S. Dakota Becomes 1st State To Pass Anti-LGBT Bill In 2017, Signalling “Dark New Reality”


Measure Allows Adoption Agencies To Turn Away Same-Sex Couples Based On Religious Beliefs

South Dakota Republican Gov. Dennis Daugaard on Friday signed a "religious freedom" adoption bill, making the state the first to enact anti-LGBT legislation in 2017. 

The bill allows taxpayer-funded adoption and foster care agencies to refuse services to LGBT people — such as by declining to place children with same-sex couples — if it would violate their sincerely held religious beliefs. Senate Bill 149 also opens the door to religious-based discrimination against single parents, interracial couples, non-Christians and others. 

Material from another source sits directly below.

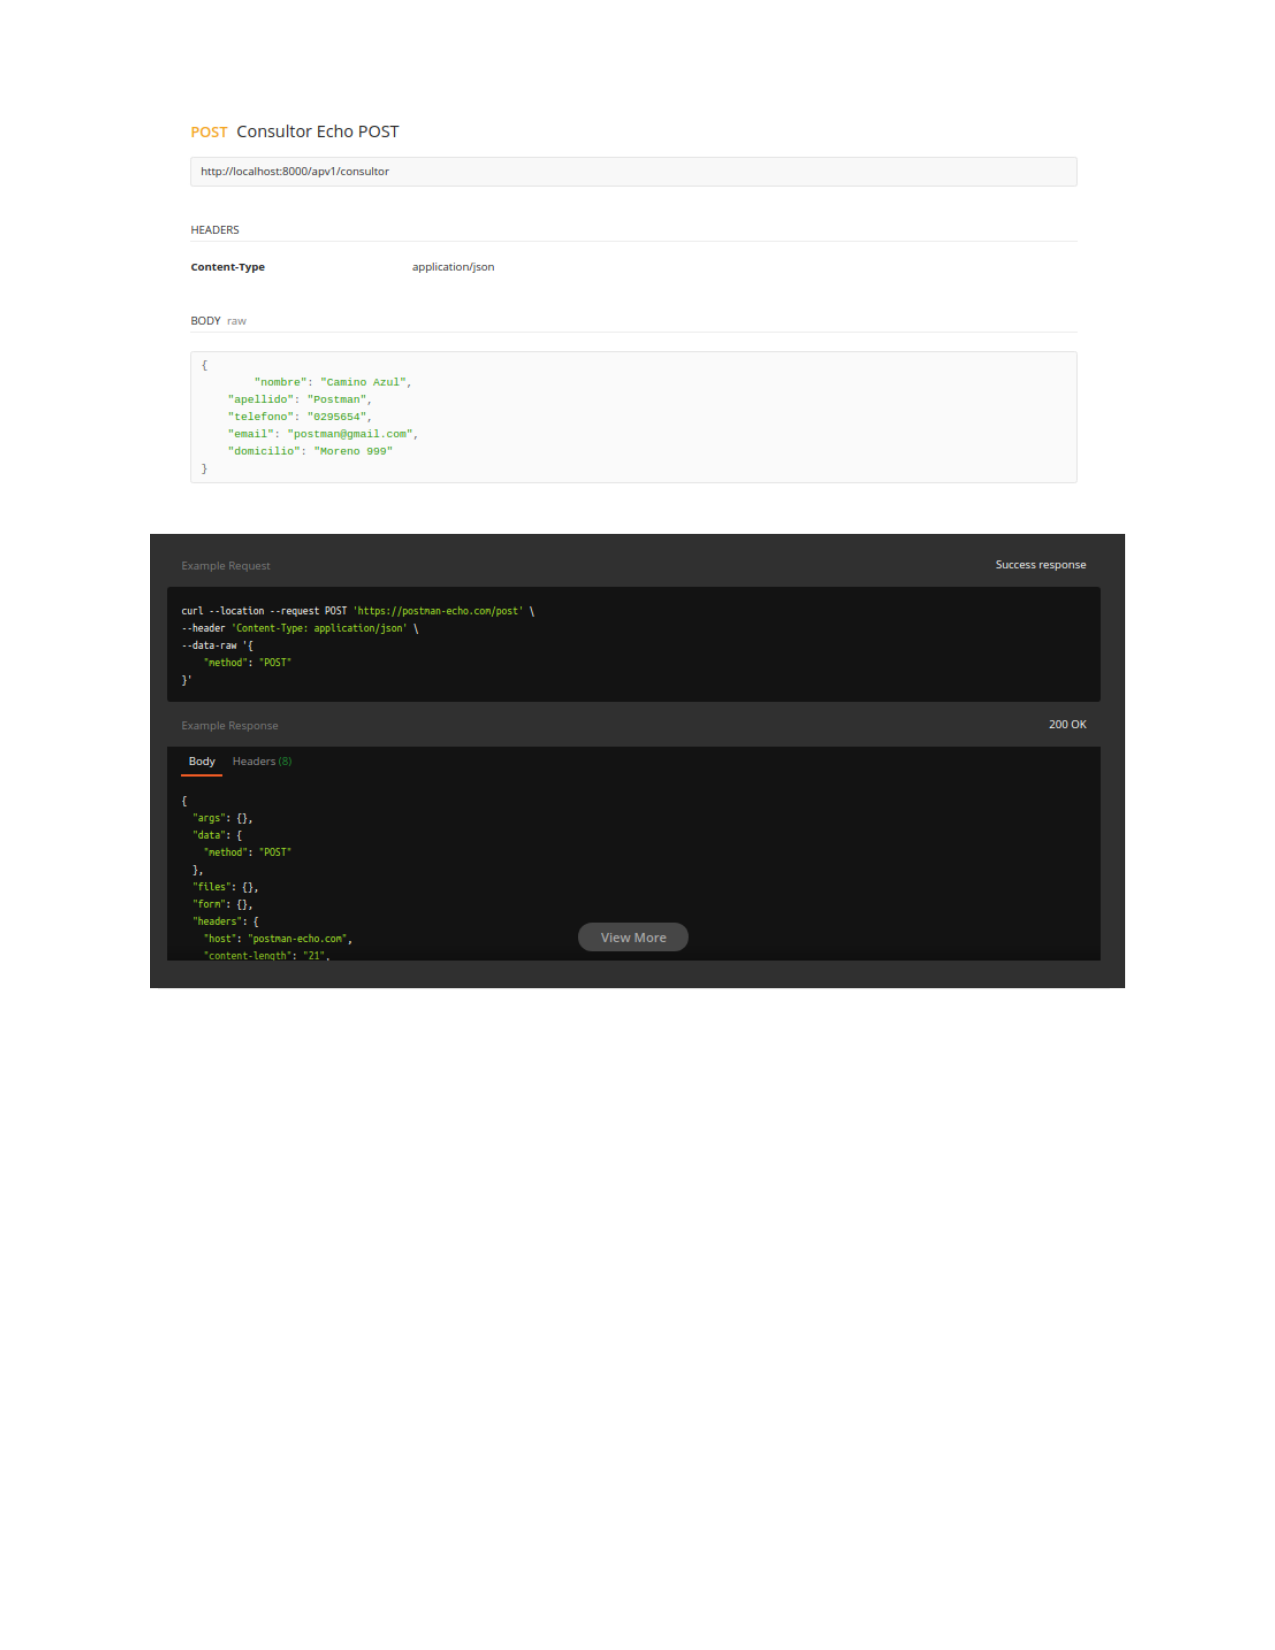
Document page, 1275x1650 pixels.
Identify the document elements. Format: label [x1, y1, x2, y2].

picture [150, 112, 1125, 1002]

The Human Rights Campaign, the nation's largest LGBT advocacy group, reported this week that it is now tracking more than 100 anti-LGBT bills in state legislatures this year. 

“This is the first anti-LGBTQ bill that any state has signed into law this session," HRC Legal Director Sarah Warbelow said in a statement Friday. "Governor Daugaard’s action not only puts the best interests of the more than a thousand vulnerable children served by South Dakota's foster care system at risk, it signals the potential of a dark new reality for the fight for LGBTQ rights.”

The ACLU of South Dakota said it is already exploring legal challenges to SB 149, encouraging families and children who are negatively affected by the law to come forward. The group also alluded to potential economic backlash. 

"In a state facing a labor and talent shortage, this bill has sparked national interest and local questions as to whether South Dakota welcomes diversity and values the rights of individual citizens," the ACLU said. 

According to the Associated Press, Daugaard said before signing the bill that he was "concerned private child-placement agencies acting in the best interest of a child could be subject to a lawsuit when denying placement to someone in a "protected class," such as members of the LGBT community."  

Last year, Daugaard vetoed an anti-trans bathroom bill after meeting with children who would have been affected, saying they “put a human face” on the issue and helped him see it “through their eyes.”